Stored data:
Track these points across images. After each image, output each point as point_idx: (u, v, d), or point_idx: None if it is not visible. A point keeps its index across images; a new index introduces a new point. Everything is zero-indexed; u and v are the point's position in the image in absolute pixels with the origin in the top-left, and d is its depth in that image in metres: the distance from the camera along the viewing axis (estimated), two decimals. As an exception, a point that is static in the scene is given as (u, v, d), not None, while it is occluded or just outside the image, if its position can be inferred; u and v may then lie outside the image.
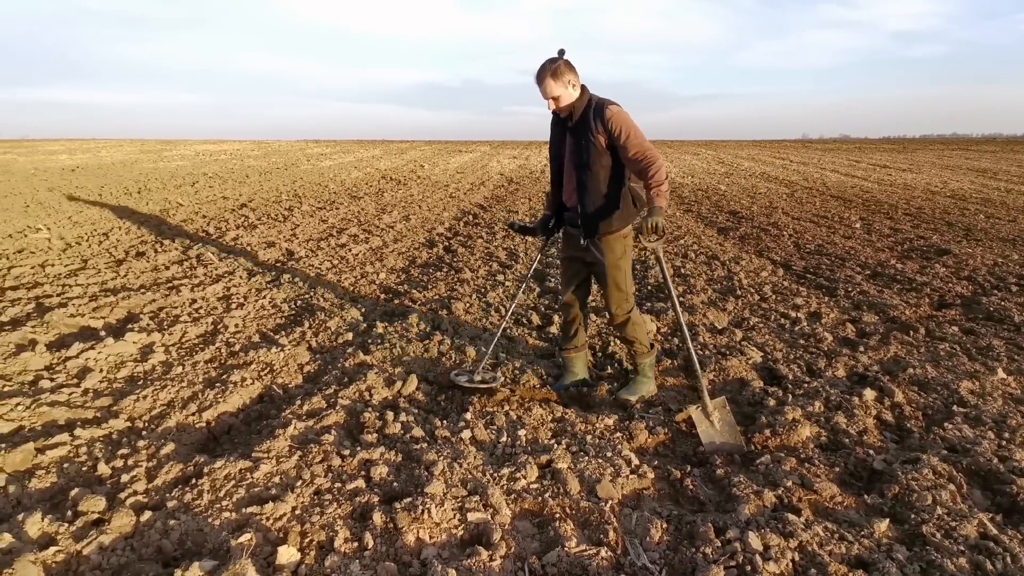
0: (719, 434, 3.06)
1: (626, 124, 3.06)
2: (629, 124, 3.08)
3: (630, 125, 3.08)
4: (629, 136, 3.04)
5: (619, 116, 3.08)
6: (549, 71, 3.05)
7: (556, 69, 3.05)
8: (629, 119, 3.11)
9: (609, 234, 3.27)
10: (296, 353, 3.99)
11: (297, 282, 5.81)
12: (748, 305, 5.59)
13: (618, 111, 3.10)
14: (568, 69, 3.07)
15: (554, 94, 3.09)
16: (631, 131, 3.05)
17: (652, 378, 3.59)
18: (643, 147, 3.05)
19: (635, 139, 3.05)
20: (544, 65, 3.07)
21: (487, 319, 4.98)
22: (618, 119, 3.06)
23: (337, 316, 4.77)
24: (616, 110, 3.10)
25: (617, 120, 3.06)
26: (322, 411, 3.16)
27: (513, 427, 3.08)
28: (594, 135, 3.09)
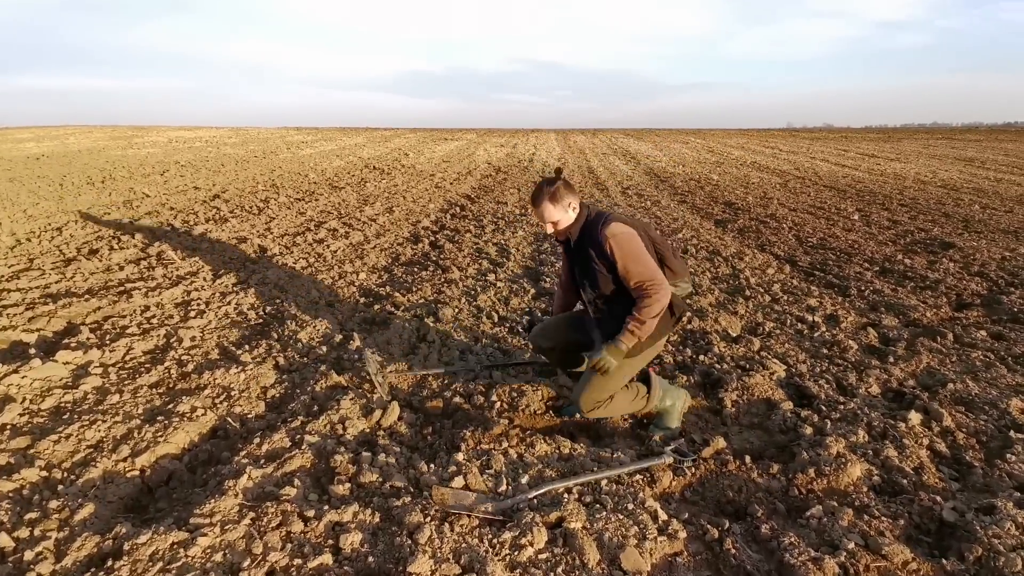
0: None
1: (624, 252, 2.68)
2: (628, 251, 2.68)
3: (629, 252, 2.68)
4: (628, 266, 2.69)
5: (617, 244, 2.67)
6: (547, 195, 2.75)
7: (555, 193, 2.75)
8: (628, 244, 2.68)
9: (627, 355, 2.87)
10: (260, 373, 3.42)
11: (268, 284, 5.22)
12: (760, 307, 5.13)
13: (616, 238, 2.68)
14: (567, 191, 2.78)
15: (553, 219, 2.79)
16: (631, 259, 2.68)
17: (673, 414, 3.07)
18: (644, 276, 2.68)
19: (636, 267, 2.68)
20: (541, 188, 2.77)
21: (479, 326, 4.45)
22: (617, 248, 2.67)
23: (310, 326, 4.21)
24: (613, 236, 2.68)
25: (616, 250, 2.68)
26: (285, 452, 2.62)
27: (514, 470, 2.56)
28: (596, 262, 2.78)
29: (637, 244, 2.69)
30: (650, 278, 2.66)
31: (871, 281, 6.03)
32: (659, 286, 2.67)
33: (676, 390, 3.07)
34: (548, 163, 18.30)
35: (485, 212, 9.48)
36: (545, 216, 2.78)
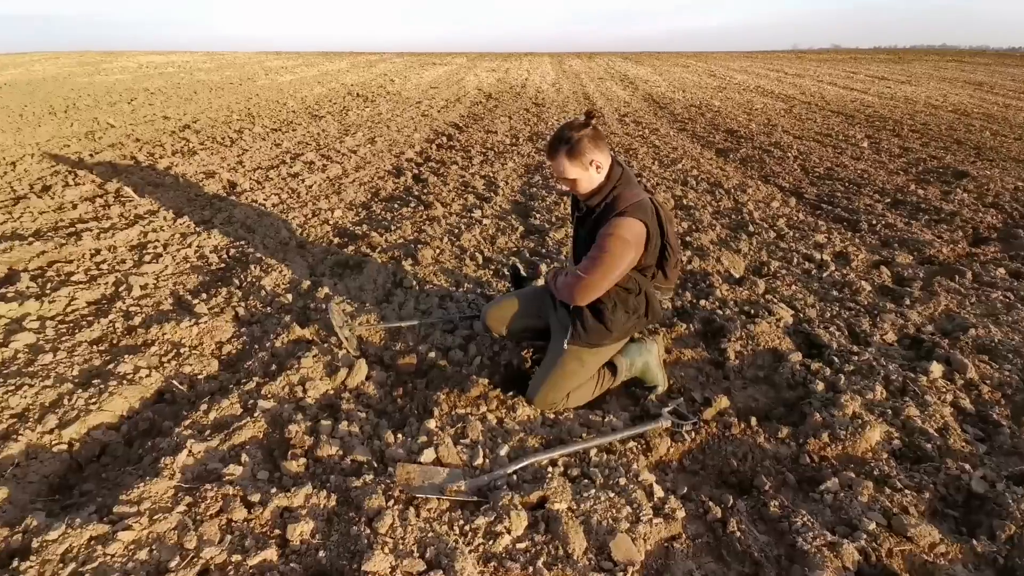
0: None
1: (611, 237, 2.25)
2: (614, 240, 2.25)
3: (615, 243, 2.25)
4: (594, 261, 2.29)
5: (611, 242, 2.25)
6: (565, 148, 2.25)
7: (576, 146, 2.24)
8: (619, 250, 2.25)
9: (577, 343, 2.49)
10: (215, 327, 3.08)
11: (234, 224, 4.79)
12: (764, 245, 4.76)
13: (616, 237, 2.24)
14: (594, 145, 2.26)
15: (568, 176, 2.30)
16: (601, 262, 2.27)
17: (650, 371, 2.70)
18: (596, 263, 2.28)
19: (601, 252, 2.27)
20: (561, 136, 2.26)
21: (461, 269, 4.08)
22: (608, 243, 2.25)
23: (276, 271, 3.83)
24: (616, 233, 2.25)
25: (605, 241, 2.26)
26: (234, 421, 2.31)
27: (492, 439, 2.27)
28: (597, 231, 2.35)
29: (623, 256, 2.27)
30: (598, 269, 2.28)
31: (883, 214, 5.64)
32: (593, 281, 2.31)
33: (641, 345, 2.67)
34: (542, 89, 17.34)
35: (473, 142, 8.89)
36: (559, 170, 2.31)
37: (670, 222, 2.42)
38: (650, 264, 2.40)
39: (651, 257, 2.37)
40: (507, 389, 2.65)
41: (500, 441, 2.24)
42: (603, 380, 2.57)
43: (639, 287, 2.43)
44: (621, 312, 2.43)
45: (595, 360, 2.51)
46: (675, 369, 2.92)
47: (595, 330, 2.43)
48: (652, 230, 2.28)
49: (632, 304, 2.44)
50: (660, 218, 2.34)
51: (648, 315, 2.51)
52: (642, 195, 2.32)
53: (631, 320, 2.47)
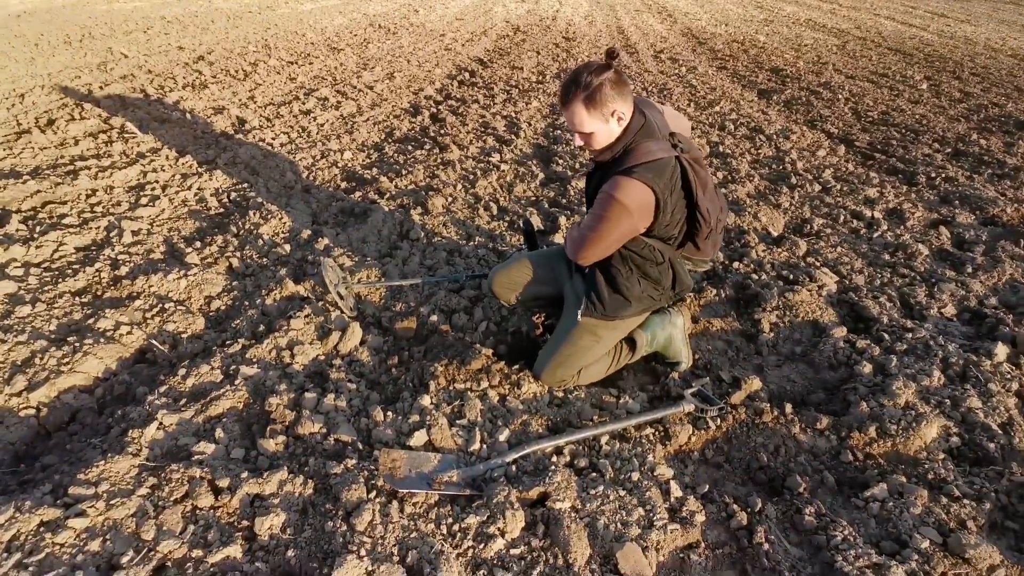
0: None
1: (606, 198, 1.92)
2: (609, 203, 1.91)
3: (609, 206, 1.92)
4: (595, 208, 1.97)
5: (617, 194, 1.89)
6: (582, 95, 1.88)
7: (595, 92, 1.86)
8: (616, 205, 1.90)
9: (592, 315, 2.17)
10: (206, 279, 2.86)
11: (239, 164, 4.52)
12: (807, 199, 4.31)
13: (621, 187, 1.89)
14: (616, 92, 1.88)
15: (583, 128, 1.94)
16: (601, 211, 1.94)
17: (674, 346, 2.38)
18: (589, 225, 1.99)
19: (595, 214, 1.97)
20: (577, 79, 1.89)
21: (475, 219, 3.77)
22: (613, 197, 1.90)
23: (276, 217, 3.57)
24: (621, 185, 1.89)
25: (610, 194, 1.91)
26: (213, 389, 2.11)
27: (493, 420, 2.03)
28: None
29: (620, 223, 1.93)
30: (588, 243, 2.00)
31: (942, 166, 5.09)
32: (582, 250, 2.03)
33: (665, 316, 2.34)
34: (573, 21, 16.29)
35: (497, 79, 8.33)
36: (574, 122, 1.93)
37: (704, 186, 2.03)
38: (671, 235, 2.06)
39: (670, 227, 2.02)
40: (514, 360, 2.39)
41: (501, 423, 2.00)
42: (620, 356, 2.30)
43: (662, 256, 2.10)
44: (641, 282, 2.12)
45: (612, 335, 2.22)
46: (701, 341, 2.62)
47: (612, 302, 2.13)
48: (663, 198, 1.91)
49: (654, 274, 2.12)
50: (689, 182, 1.97)
51: (675, 286, 2.19)
52: (662, 153, 1.92)
53: (653, 292, 2.15)
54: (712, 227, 2.08)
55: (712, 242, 2.17)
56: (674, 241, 2.09)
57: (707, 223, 2.04)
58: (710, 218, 2.05)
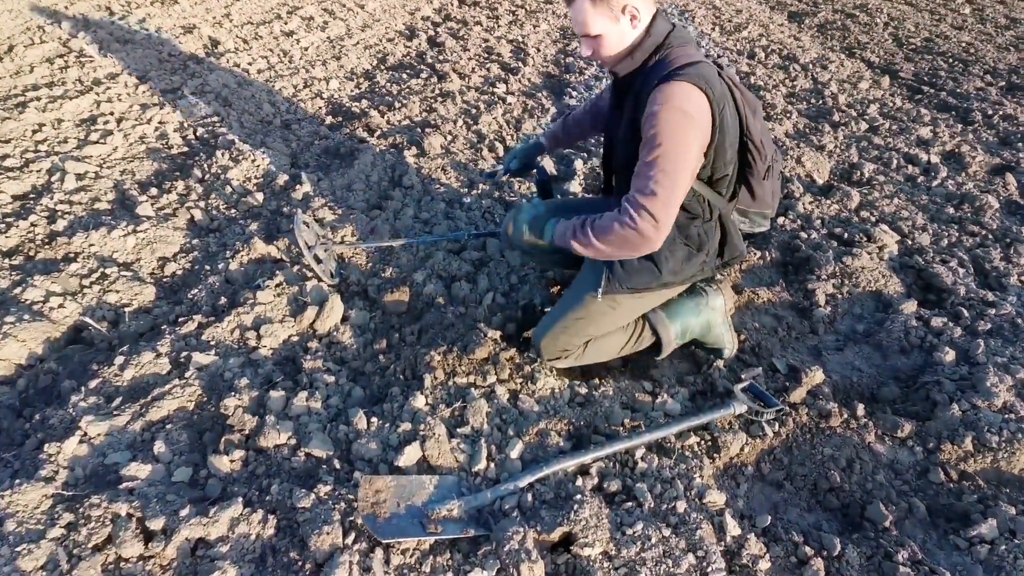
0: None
1: (663, 135, 1.43)
2: (668, 138, 1.43)
3: (669, 139, 1.43)
4: (649, 158, 1.46)
5: (665, 118, 1.42)
6: None
7: None
8: (679, 128, 1.42)
9: (615, 291, 1.70)
10: (160, 236, 2.38)
11: (208, 94, 3.92)
12: (853, 139, 3.75)
13: (669, 107, 1.42)
14: None
15: (590, 30, 1.51)
16: (663, 152, 1.44)
17: (713, 333, 1.93)
18: (655, 189, 1.45)
19: (657, 168, 1.44)
20: None
21: (478, 162, 3.24)
22: (660, 123, 1.43)
23: (249, 159, 3.04)
24: (668, 102, 1.42)
25: (657, 125, 1.43)
26: (157, 383, 1.69)
27: (502, 427, 1.62)
28: (633, 127, 1.55)
29: (688, 136, 1.43)
30: (659, 202, 1.45)
31: (998, 102, 4.48)
32: (656, 224, 1.47)
33: (698, 300, 1.87)
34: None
35: (501, -3, 7.46)
36: (577, 20, 1.50)
37: (754, 110, 1.58)
38: (723, 174, 1.58)
39: (723, 158, 1.54)
40: (526, 341, 1.97)
41: (512, 431, 1.59)
42: (640, 336, 1.84)
43: (710, 211, 1.64)
44: (680, 247, 1.66)
45: (634, 304, 1.76)
46: (746, 317, 2.18)
47: (640, 271, 1.66)
48: (718, 108, 1.45)
49: (697, 235, 1.65)
50: (735, 100, 1.51)
51: (723, 252, 1.73)
52: (702, 58, 1.50)
53: (694, 259, 1.69)
54: (768, 162, 1.61)
55: (771, 187, 1.69)
56: (727, 185, 1.62)
57: (762, 156, 1.58)
58: (764, 150, 1.58)
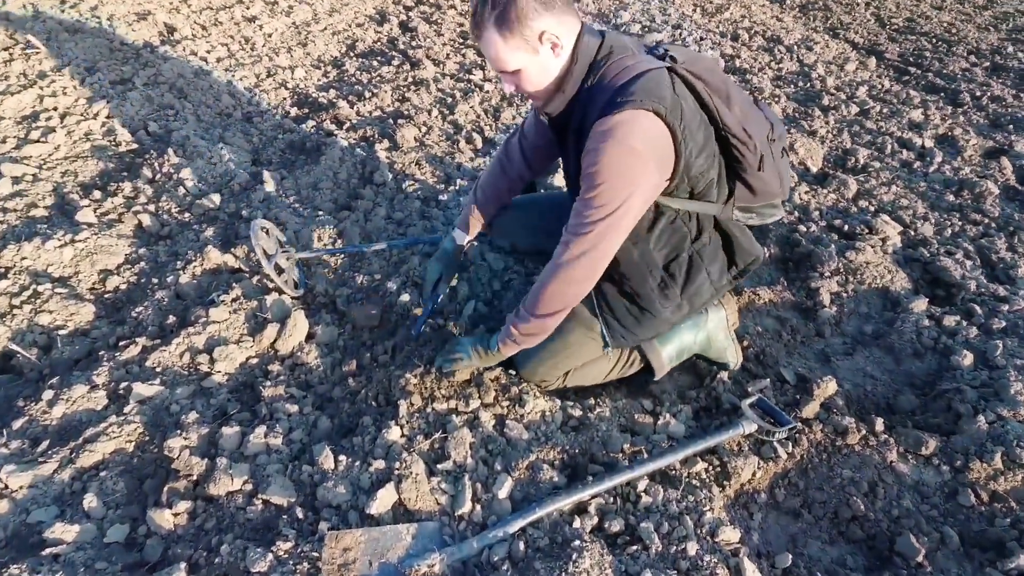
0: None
1: (610, 163, 1.25)
2: (617, 167, 1.25)
3: (619, 169, 1.25)
4: (595, 181, 1.28)
5: (613, 141, 1.23)
6: (492, 15, 1.25)
7: (508, 10, 1.23)
8: (623, 152, 1.24)
9: (626, 344, 1.59)
10: (103, 246, 2.13)
11: (161, 85, 3.62)
12: (845, 124, 3.61)
13: (619, 127, 1.23)
14: (540, 6, 1.25)
15: (507, 67, 1.32)
16: (609, 178, 1.27)
17: (715, 348, 1.74)
18: (594, 212, 1.30)
19: (597, 192, 1.28)
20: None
21: (454, 156, 3.03)
22: (608, 148, 1.24)
23: (205, 156, 2.78)
24: (619, 124, 1.23)
25: (603, 147, 1.25)
26: (91, 421, 1.47)
27: (488, 460, 1.43)
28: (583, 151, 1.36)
29: (634, 174, 1.26)
30: (589, 243, 1.32)
31: (985, 83, 4.37)
32: (588, 267, 1.34)
33: (699, 317, 1.67)
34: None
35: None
36: (490, 56, 1.31)
37: (727, 98, 1.37)
38: (708, 180, 1.40)
39: (699, 168, 1.36)
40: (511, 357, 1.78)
41: (499, 465, 1.40)
42: (627, 364, 1.67)
43: (698, 227, 1.48)
44: (673, 286, 1.51)
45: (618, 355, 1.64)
46: (747, 319, 2.02)
47: (643, 325, 1.54)
48: (677, 123, 1.26)
49: (688, 262, 1.50)
50: (699, 95, 1.31)
51: (736, 260, 1.55)
52: (645, 66, 1.28)
53: (697, 287, 1.53)
54: (759, 150, 1.41)
55: (774, 172, 1.49)
56: (716, 188, 1.44)
57: (750, 146, 1.38)
58: (751, 138, 1.38)
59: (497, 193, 1.77)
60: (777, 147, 1.49)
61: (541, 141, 1.68)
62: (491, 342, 1.53)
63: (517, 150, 1.72)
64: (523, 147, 1.72)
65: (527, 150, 1.72)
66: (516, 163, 1.74)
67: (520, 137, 1.72)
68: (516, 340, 1.48)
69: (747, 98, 1.48)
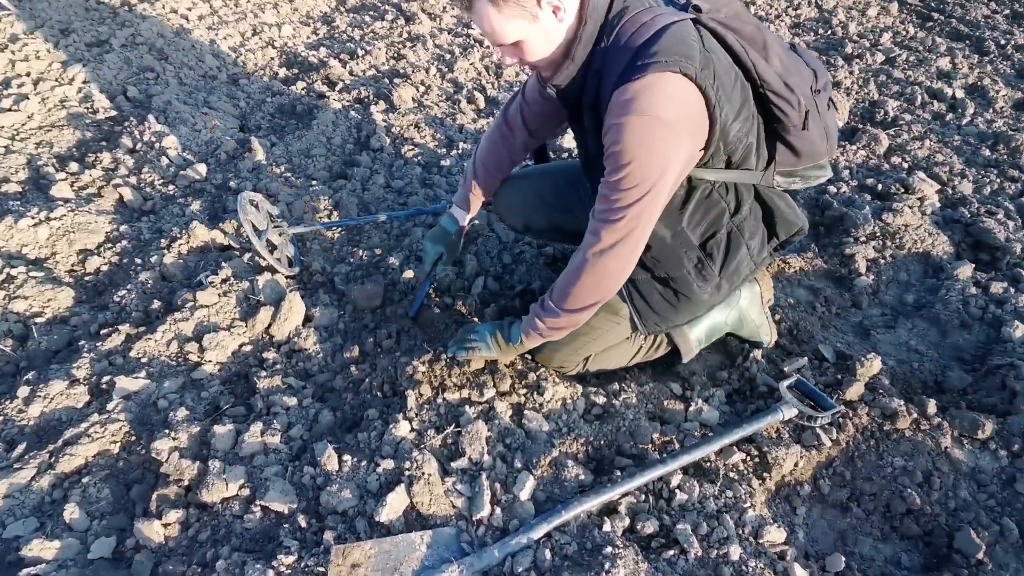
0: None
1: (637, 139, 1.06)
2: (645, 142, 1.06)
3: (647, 145, 1.07)
4: (621, 160, 1.09)
5: (637, 113, 1.04)
6: None
7: None
8: (657, 127, 1.05)
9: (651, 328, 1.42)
10: (80, 224, 1.95)
11: (139, 46, 3.36)
12: (870, 73, 3.35)
13: (643, 95, 1.04)
14: None
15: (503, 39, 1.12)
16: (637, 156, 1.08)
17: (748, 328, 1.59)
18: (624, 194, 1.11)
19: (626, 173, 1.10)
20: None
21: (456, 116, 2.81)
22: (632, 121, 1.05)
23: (189, 123, 2.57)
24: (642, 92, 1.04)
25: (626, 121, 1.06)
26: (72, 421, 1.33)
27: (506, 456, 1.30)
28: (601, 126, 1.16)
29: (666, 149, 1.08)
30: (621, 230, 1.14)
31: (1008, 31, 4.08)
32: (623, 254, 1.17)
33: (735, 294, 1.52)
34: None
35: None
36: (485, 30, 1.12)
37: (763, 46, 1.19)
38: (746, 146, 1.22)
39: (736, 133, 1.18)
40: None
41: (519, 462, 1.27)
42: (652, 347, 1.52)
43: (736, 199, 1.30)
44: (710, 266, 1.34)
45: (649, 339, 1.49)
46: (776, 291, 1.85)
47: (678, 309, 1.38)
48: (707, 85, 1.07)
49: (726, 240, 1.33)
50: (730, 47, 1.13)
51: (777, 231, 1.38)
52: (666, 19, 1.08)
53: (736, 264, 1.36)
54: (803, 105, 1.21)
55: (819, 128, 1.29)
56: (753, 157, 1.26)
57: (791, 102, 1.19)
58: (793, 93, 1.19)
59: (499, 165, 1.58)
60: (823, 99, 1.30)
61: (547, 108, 1.49)
62: (512, 332, 1.37)
63: (518, 118, 1.53)
64: (524, 115, 1.52)
65: (529, 119, 1.52)
66: (518, 132, 1.54)
67: (521, 103, 1.52)
68: (542, 333, 1.32)
69: (785, 45, 1.28)
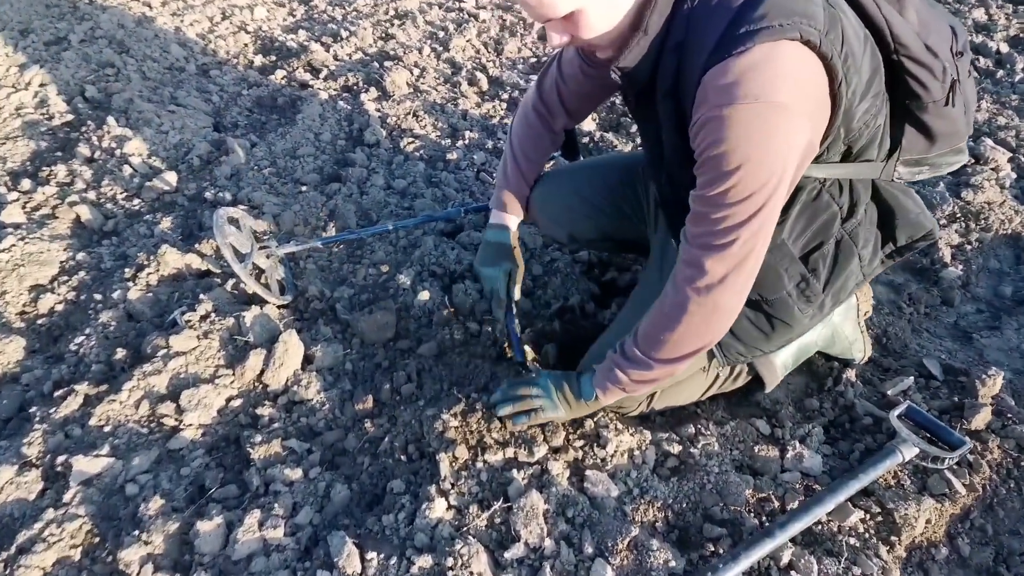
0: None
1: (745, 136, 0.73)
2: (755, 137, 0.73)
3: (758, 141, 0.74)
4: (726, 167, 0.77)
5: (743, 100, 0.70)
6: None
7: None
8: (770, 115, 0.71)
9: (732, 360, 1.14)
10: (32, 255, 1.63)
11: (99, 40, 2.98)
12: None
13: (750, 76, 0.71)
14: None
15: (554, 11, 0.80)
16: (747, 159, 0.75)
17: (846, 339, 1.30)
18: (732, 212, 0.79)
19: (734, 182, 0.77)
20: None
21: (457, 100, 2.48)
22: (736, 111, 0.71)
23: (154, 124, 2.23)
24: (748, 72, 0.71)
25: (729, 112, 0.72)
26: (23, 518, 1.04)
27: (571, 535, 1.02)
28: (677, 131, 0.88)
29: (783, 143, 0.77)
30: (734, 257, 0.84)
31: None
32: (734, 290, 0.87)
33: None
34: None
35: None
36: (534, 8, 0.82)
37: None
38: (872, 128, 0.93)
39: (866, 111, 0.89)
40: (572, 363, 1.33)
41: (590, 544, 0.99)
42: (731, 377, 1.22)
43: (851, 200, 1.02)
44: (814, 284, 1.05)
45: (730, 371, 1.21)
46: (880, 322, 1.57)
47: (767, 340, 1.10)
48: (834, 54, 0.77)
49: (833, 251, 1.04)
50: (860, 3, 0.84)
51: (897, 235, 1.09)
52: None
53: (850, 279, 1.08)
54: (948, 74, 0.91)
55: (962, 105, 0.97)
56: (876, 146, 0.96)
57: (934, 70, 0.89)
58: (937, 58, 0.88)
59: (542, 153, 1.31)
60: (964, 64, 0.99)
61: (588, 87, 1.20)
62: (582, 387, 1.08)
63: (555, 98, 1.26)
64: (562, 93, 1.25)
65: (568, 98, 1.25)
66: (557, 113, 1.29)
67: (557, 80, 1.24)
68: (625, 388, 1.03)
69: None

## [Task]
Could you transcribe exactly the entries above, but only the lines from the one with "16: (631, 131, 3.05)" through the one with "40: (507, 389, 2.65)", and without pictures?

## [Completed exercise]
16: (631, 131, 3.05)
17: (652, 378, 3.59)
18: (643, 147, 3.05)
19: (635, 139, 3.05)
20: (544, 65, 3.07)
21: (487, 319, 4.98)
22: (618, 119, 3.06)
23: (337, 316, 4.77)
24: (616, 110, 3.10)
25: (617, 120, 3.06)
26: (322, 411, 3.16)
27: (513, 427, 3.08)
28: (594, 135, 3.09)
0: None
1: (624, 252, 2.68)
2: (628, 251, 2.68)
3: (629, 252, 2.68)
4: (628, 266, 2.69)
5: (617, 244, 2.67)
6: (547, 195, 2.75)
7: (555, 193, 2.75)
8: (628, 244, 2.68)
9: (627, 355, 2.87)
10: (260, 373, 3.42)
11: (268, 284, 5.22)
12: (760, 307, 5.13)
13: (616, 238, 2.68)
14: (567, 191, 2.78)
15: (553, 219, 2.79)
16: (631, 259, 2.68)
17: (673, 414, 3.07)
18: (644, 276, 2.68)
19: (636, 267, 2.68)
20: (541, 188, 2.77)
21: (479, 326, 4.45)
22: (617, 248, 2.67)
23: (310, 326, 4.21)
24: (613, 236, 2.68)
25: (616, 250, 2.68)
26: (285, 452, 2.62)
27: (514, 470, 2.56)
28: (596, 262, 2.78)
29: (637, 244, 2.69)
30: (650, 278, 2.66)
31: (871, 281, 6.03)
32: (659, 286, 2.67)
33: (676, 390, 3.07)
34: (548, 163, 18.30)
35: (485, 212, 9.48)
36: (545, 216, 2.78)
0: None
1: (611, 237, 2.25)
2: (614, 240, 2.25)
3: (615, 243, 2.25)
4: (594, 261, 2.29)
5: (611, 242, 2.25)
6: (565, 148, 2.25)
7: (576, 146, 2.24)
8: (619, 250, 2.25)
9: (577, 343, 2.49)
10: (215, 327, 3.08)
11: (234, 224, 4.79)
12: (764, 245, 4.76)
13: (616, 237, 2.24)
14: (594, 145, 2.26)
15: (568, 176, 2.30)
16: (601, 262, 2.27)
17: (650, 371, 2.70)
18: (596, 263, 2.28)
19: (601, 252, 2.27)
20: (561, 136, 2.26)
21: (461, 269, 4.08)
22: (608, 243, 2.25)
23: (276, 271, 3.83)
24: (616, 233, 2.25)
25: (605, 241, 2.26)
26: (234, 421, 2.31)
27: (492, 439, 2.27)
28: (597, 231, 2.35)
29: (623, 256, 2.27)
30: (598, 269, 2.28)
31: (883, 214, 5.64)
32: (593, 281, 2.31)
33: (641, 345, 2.67)
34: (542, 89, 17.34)
35: (473, 142, 8.89)
36: (559, 170, 2.31)
37: (670, 222, 2.42)
38: (650, 264, 2.40)
39: (651, 257, 2.37)
40: (507, 389, 2.65)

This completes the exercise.